Magnetic behavior of volborthite Cu3V2O7(OH)2(H2O)2 determined by coupled trimers rather than frustrated chains

TL;DR

This study models the magnetic properties of volborthite using DFT calculations, revealing that its magnetization plateau arises from polarized trimers rather than frustrated chains, aligning well with experimental data.

Contribution

It introduces a microscopic model based on coupled trimers, challenging the previous frustrated chain perspective for volborthite's magnetic behavior.

Findings

Identification of four key magnetic exchanges (J, J2, J', J1)

Good agreement with experimental susceptibility and magnetization data

Magnetization plateau linked to polarized magnetic trimers

Abstract

Motivated by recent experiments on volborthite single crystals showing a wide 1/3-magnetization plateau, we perform microscopic modeling by means of density functional theory (DFT) with the single-crystal structural data as a starting point.
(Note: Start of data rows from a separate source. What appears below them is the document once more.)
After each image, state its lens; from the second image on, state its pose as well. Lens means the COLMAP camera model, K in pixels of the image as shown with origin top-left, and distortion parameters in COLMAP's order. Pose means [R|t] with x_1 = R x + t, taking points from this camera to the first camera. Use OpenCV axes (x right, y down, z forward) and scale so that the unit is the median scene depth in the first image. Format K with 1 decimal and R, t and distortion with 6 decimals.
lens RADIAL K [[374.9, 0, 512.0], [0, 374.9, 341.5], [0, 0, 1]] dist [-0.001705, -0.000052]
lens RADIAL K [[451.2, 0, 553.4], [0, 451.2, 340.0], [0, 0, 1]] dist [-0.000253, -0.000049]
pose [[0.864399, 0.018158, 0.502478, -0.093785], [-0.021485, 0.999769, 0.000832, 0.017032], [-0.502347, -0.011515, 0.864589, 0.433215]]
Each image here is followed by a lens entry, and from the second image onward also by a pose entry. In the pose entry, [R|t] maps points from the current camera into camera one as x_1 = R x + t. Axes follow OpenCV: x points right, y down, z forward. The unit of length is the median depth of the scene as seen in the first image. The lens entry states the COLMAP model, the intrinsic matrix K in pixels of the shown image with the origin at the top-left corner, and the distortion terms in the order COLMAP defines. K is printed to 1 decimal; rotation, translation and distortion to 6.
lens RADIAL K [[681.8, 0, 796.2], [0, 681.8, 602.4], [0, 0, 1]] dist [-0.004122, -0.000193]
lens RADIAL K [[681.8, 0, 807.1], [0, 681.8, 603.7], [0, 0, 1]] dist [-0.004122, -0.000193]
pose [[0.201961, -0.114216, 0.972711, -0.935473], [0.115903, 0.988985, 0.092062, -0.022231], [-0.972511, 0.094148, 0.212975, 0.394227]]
Using DFT+U, we find four leading magnetic exchanges: antiferromagnetic J and J2, as well as ferromagnetic J' and J1. Simulations of the derived spin Hamiltonian show good agreement with the experimental low-field magnetic susceptibility and high-field magnetization data. The 1/3-plateau phase pertains to polarized magnetic trimers formed by strong J bonds. An effective J$\rightarrow\infty$ model shows a tendency towards condensation of magnon bound states preceding the plateau phase.